● TASKS TO PERFORM:
1. In the forum excerpt about the Amish population map, which county is named as the most Amish county?
2. Write the next part of the forum discussion about the Amish population map, picking up after its final sentence.

● TEXT UNDER STUDY:
##########

I'm surprised by the amish map given above:Amish

http://i421.photobucket.com/albums/p...ages/amish.gif

I actually thought there would be a large reporting of the Amish population in Colorado, according to the map there is none at all.
Just curious, why do you think there would be a lot of Amish in Colorado? CO is not a farm state; it's more a ranching state. The "carrying capacity" of the arid land does not allow for a lot of this "off the grid" living that the Amish do. There is a thread on the CO forum about Amish moving to CO, but it hasn't happened in any appreciable numbers, and the living isn't going to be as easy as in the NE and midwest.

Quote:
Originally Posted by Thomas R. View Post
It was an interesting map, I'd never seen it before. I'd always heard of Lancaster county, Pennsylvania as the Amish hub but I guess not. Using the map, and other resources, Holmes County, Ohio is the most Amish county. Followed by those two counties in Indiana. (Lagrange County, Indiana and I forget the other)

##########

● GIVEN INFORMATION:
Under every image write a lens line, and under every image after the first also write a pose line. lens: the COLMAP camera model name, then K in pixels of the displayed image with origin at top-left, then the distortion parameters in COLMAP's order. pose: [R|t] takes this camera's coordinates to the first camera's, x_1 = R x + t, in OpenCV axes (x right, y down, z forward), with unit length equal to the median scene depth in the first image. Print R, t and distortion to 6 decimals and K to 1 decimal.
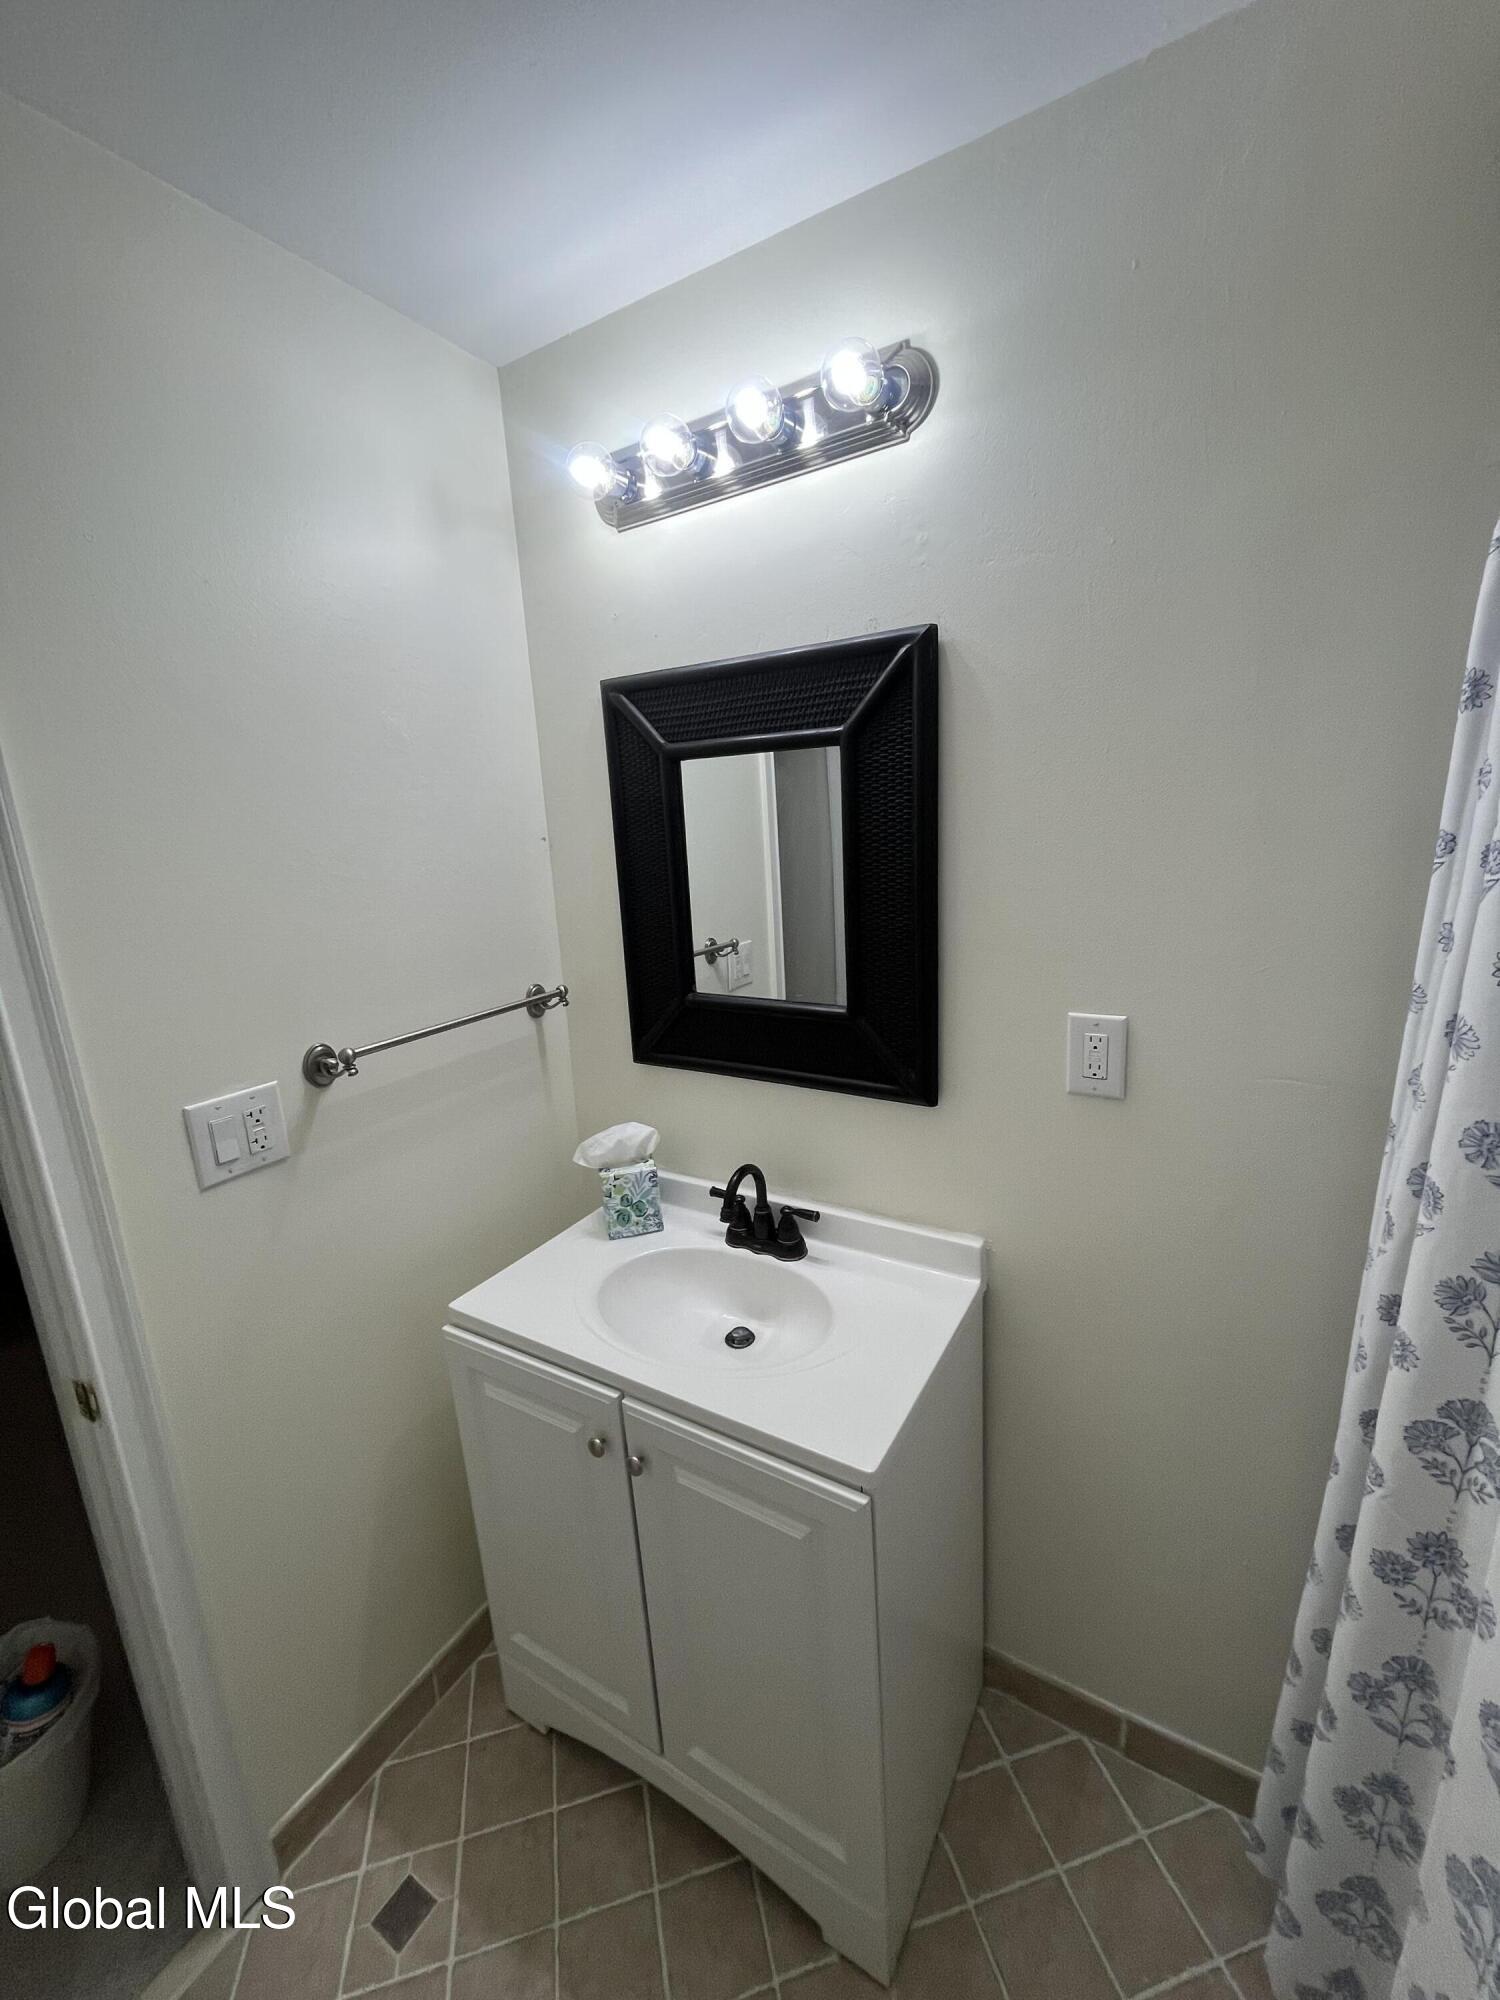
lens RADIAL K [[811.6, 0, 750.0], [0, 811.6, 1000.0], [0, 0, 1]] dist [0.000051, -0.000282]
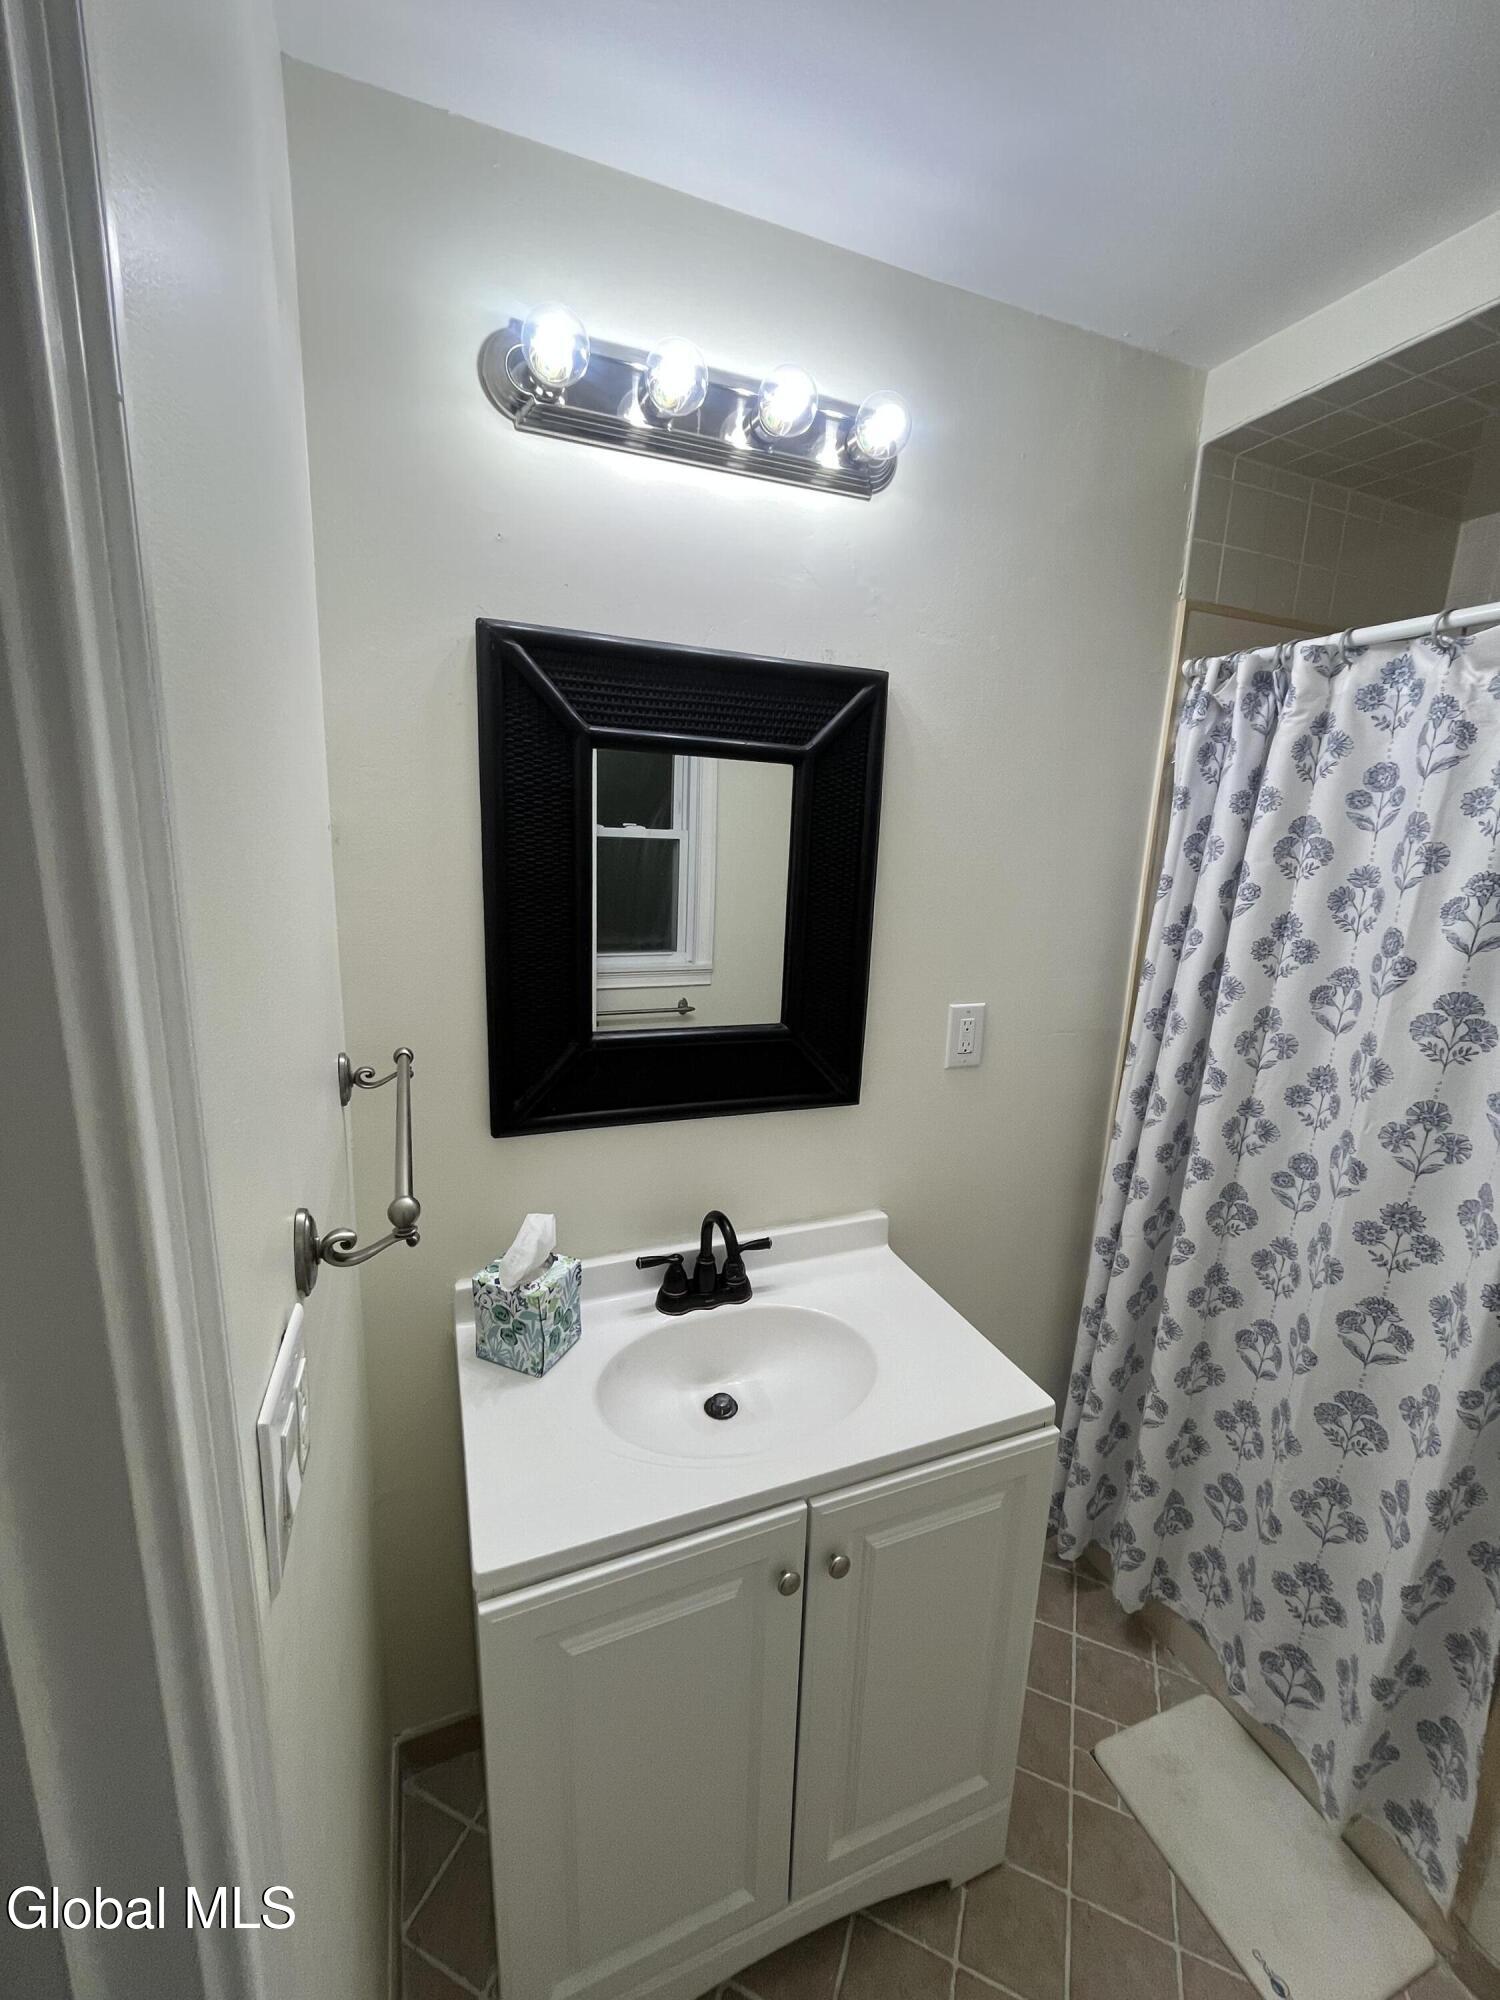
lens RADIAL K [[806.7, 0, 747.0], [0, 806.7, 1001.4], [0, 0, 1]] dist [-0.003630, 0.000002]
pose [[0.595101, -0.090009, 0.798594, -0.726122], [0.106198, 0.993801, 0.032873, -0.059034], [-0.796603, 0.065246, 0.600971, 0.451621]]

##########

● EXERCISE ANSWERS:
1. Holmes County, Ohio.

2.
However the map seems to be about "Old Order Amish." I don't know if the more liberal "Beechy Amish" have the same distribution or a slightly different one. Also some people mix up the Amish with the Mennonites and the Hutterites. Mennonites are fairly common in Kansas and might be in Colorado too. They don't reject technology so much, but many of them do value plain-dress and they are pacifist Christians. In the US Hutterite colonies, from what I can tell, are most numerous in South Dakota and Montana. Although some are also in North Dakota, Washington, Minnesota, and one colony in Oregon. Of those the Dakotas and Oregon don't seem to have any Old Order Amish. Hutterites live in communal colonies of about 200. They dress more colorfully than the Amish, and allow a bit more technology than them, but I think are generally stricter than today's Mennonites. Unlike the Amish the Hutterites I'm pretty sure don't practice shunning as I believe there are ex-Hutterites who still chat with people in the colonies.
Here is a Mennoonite map. It is from 2000, so the data might be a little different now. Again, I don't know why anyone would think there would be a preponderance of Mennonites in CO.
http://www.valpo.edu/geomet/pics/geo.../mennonite.gif

Here is an Amish distribution map by the above source.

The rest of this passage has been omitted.